Amerikan saatiyle 8.30'da, siyah kıyafetli bir adam Fetullah Gülen'in yaşadığı "Altın Nesil" malikânesine geliyor. Kapıya fazla yaklaştığı söylenen adamın ateş ettiği önce sosyal medyaya, sonra da haber ajanslarına geçiliyor.
Fakat sonradan ateş edenin, yaklaşan kişiye uyarı mahiyetinde tek el havaya sıkan güvenlik görevlisi olduğu öğreniliyor.
Hatta ardından ne hikmetse, bu kadar geniş koruma önlemleri alınan fare deliğinin girişindeki tüm güvenlik kameralarının da bozuk olduğu ortaya çıkıyor.
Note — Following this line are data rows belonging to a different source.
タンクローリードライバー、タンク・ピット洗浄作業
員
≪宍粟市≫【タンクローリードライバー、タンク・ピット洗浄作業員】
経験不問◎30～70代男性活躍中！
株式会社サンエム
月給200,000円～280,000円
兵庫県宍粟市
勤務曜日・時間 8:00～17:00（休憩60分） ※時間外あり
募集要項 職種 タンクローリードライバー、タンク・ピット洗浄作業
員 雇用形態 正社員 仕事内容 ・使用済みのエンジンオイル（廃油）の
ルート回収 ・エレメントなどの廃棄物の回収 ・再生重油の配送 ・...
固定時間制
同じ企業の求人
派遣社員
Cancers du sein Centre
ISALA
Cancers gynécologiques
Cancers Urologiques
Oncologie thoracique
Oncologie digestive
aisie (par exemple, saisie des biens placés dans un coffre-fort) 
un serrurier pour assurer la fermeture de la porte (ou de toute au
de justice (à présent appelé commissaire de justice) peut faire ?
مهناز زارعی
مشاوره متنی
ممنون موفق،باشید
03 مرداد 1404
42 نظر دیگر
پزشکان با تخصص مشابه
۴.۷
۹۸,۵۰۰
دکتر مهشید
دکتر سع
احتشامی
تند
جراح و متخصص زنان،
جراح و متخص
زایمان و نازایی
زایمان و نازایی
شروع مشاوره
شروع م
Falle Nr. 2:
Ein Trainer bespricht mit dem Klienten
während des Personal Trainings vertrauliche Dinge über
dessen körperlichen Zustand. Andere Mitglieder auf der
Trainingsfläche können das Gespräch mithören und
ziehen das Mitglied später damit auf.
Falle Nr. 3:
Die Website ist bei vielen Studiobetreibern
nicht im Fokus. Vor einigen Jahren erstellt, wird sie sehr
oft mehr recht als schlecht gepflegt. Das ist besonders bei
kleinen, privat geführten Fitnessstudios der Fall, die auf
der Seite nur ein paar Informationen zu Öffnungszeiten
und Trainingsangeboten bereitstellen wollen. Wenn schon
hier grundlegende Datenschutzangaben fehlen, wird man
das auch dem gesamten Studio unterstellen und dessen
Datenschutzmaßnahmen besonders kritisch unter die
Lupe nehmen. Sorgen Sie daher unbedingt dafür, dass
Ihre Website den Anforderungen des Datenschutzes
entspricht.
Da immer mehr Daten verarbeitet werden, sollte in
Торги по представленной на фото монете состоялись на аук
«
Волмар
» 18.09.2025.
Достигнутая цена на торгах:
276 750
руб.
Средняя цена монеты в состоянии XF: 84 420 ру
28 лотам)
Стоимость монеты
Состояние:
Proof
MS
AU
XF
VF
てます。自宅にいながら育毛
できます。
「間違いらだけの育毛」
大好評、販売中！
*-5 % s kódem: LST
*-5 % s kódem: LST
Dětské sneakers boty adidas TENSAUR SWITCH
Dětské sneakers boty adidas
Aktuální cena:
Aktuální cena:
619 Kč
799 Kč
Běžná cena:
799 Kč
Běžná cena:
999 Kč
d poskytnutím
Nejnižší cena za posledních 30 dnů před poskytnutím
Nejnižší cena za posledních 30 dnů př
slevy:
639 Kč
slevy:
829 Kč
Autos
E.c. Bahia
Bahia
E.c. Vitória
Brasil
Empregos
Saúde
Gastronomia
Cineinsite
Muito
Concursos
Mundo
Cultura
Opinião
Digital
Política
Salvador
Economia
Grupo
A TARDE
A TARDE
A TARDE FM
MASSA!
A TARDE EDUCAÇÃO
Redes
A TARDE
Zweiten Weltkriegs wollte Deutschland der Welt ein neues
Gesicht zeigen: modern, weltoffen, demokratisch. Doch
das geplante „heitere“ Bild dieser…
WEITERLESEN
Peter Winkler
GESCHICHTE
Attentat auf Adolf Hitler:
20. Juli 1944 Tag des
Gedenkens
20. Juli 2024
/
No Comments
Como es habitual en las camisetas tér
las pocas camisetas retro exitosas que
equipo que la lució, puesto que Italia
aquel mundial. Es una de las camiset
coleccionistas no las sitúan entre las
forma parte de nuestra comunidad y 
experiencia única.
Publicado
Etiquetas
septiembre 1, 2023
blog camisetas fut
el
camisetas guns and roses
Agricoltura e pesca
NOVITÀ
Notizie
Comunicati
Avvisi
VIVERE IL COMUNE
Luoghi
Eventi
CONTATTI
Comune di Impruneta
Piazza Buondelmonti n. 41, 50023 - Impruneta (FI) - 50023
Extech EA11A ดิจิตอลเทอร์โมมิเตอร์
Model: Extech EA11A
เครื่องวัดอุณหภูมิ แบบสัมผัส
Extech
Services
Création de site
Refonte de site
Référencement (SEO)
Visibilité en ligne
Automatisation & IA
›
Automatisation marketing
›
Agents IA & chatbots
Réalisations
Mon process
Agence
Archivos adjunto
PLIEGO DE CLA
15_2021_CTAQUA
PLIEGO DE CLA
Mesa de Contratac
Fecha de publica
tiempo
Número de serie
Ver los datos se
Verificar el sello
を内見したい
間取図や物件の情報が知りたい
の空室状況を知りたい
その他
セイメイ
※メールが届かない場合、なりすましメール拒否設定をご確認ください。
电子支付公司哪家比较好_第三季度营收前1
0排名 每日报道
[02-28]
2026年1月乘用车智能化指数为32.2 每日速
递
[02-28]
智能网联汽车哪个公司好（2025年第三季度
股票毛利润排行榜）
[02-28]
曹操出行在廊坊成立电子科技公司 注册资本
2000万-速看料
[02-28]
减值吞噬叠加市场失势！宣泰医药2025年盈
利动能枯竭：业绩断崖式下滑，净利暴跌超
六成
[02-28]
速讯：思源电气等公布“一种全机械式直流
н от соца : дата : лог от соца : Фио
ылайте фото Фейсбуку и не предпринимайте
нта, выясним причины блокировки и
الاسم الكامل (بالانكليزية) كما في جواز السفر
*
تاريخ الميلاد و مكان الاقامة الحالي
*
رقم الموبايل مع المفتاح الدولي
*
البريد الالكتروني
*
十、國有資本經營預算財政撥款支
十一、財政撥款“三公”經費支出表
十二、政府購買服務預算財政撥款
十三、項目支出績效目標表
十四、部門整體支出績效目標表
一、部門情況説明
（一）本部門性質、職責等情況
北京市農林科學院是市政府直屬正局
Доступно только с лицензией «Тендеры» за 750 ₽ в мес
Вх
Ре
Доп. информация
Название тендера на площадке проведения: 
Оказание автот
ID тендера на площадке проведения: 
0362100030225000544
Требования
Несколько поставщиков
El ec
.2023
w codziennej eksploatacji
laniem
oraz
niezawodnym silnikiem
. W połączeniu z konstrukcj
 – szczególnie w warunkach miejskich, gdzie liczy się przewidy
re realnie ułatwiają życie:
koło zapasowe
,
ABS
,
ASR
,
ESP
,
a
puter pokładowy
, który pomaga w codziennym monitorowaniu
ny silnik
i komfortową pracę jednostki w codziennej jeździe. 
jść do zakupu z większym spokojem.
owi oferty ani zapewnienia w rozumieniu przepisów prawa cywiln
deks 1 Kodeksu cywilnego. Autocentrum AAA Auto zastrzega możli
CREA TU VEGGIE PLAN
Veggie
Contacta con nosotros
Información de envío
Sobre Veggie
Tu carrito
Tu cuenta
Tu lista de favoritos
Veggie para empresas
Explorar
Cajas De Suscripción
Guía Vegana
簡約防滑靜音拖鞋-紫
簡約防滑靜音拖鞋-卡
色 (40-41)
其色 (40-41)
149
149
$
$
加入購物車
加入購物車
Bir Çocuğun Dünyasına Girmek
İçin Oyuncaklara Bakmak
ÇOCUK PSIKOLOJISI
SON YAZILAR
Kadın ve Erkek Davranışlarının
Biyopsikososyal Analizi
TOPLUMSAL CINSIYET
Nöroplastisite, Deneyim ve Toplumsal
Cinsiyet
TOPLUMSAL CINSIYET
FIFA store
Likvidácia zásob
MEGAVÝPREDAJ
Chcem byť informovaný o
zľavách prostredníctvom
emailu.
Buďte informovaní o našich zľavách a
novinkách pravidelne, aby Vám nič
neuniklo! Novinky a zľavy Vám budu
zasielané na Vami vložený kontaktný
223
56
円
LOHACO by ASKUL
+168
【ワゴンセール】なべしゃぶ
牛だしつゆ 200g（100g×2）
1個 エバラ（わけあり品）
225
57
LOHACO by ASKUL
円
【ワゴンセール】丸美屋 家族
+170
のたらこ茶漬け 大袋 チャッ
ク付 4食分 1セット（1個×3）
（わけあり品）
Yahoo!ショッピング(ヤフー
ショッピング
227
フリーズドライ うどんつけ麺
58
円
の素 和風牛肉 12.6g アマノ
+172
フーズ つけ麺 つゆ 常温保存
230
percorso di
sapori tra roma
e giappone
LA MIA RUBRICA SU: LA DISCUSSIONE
Fakat Amerikan polisi olayın üzerinden altı saatten fazla geçmesine rağmen havada helikopterler, yerde devriye ekipleri 'siyah giysili saldırgan'ı aramaya devam ediyorlar.
Bu esnada FETÖ'cüler ilgilenen tüm medya kuruluşlarına seri açıklamalar yapıyorlar.
"Gülen'in sözcüsü" olarak adı geçirilen kişi, "Bu kişi ortadan kayboldu.
Olay bize göre kapanmıştır" dedikten sonra eklemeyi ihmal etmiyor: "Recep Tayyip Erdoğan'ın yönettiği Türk hükümetinin Bay Gülen hakkında kaçırma senaryoları planladığı ve ayrıca dünya çapında başarıyla Gülen destekçilerini kaçırdıkları iyi bilinen bir gerçektir." Böylelikle FETÖ'cüler, Birleşmiş Milletler Genel Kurulu vesilesiyle bir nebze normalleşen Türkiye-ABD ilişkilerinden duydukları kaygıyla bir taşla iki kuş vurmuş oluyorlar. Hem de Gülen'i medya anlatısına hayatı tehlikede olan mazlum bir din adamı ve Türkiye'yi de 'yoldan çıkmış devlet' (rogue state) kategorisinde göstermeye çalıştılar.
Hem de herhangi bir saldırı durumu olursa, ABD polisinin de kendilerini nasıl koruyacağının test edildiği bir 'tatbikat' deneyimi sağlamış oldular.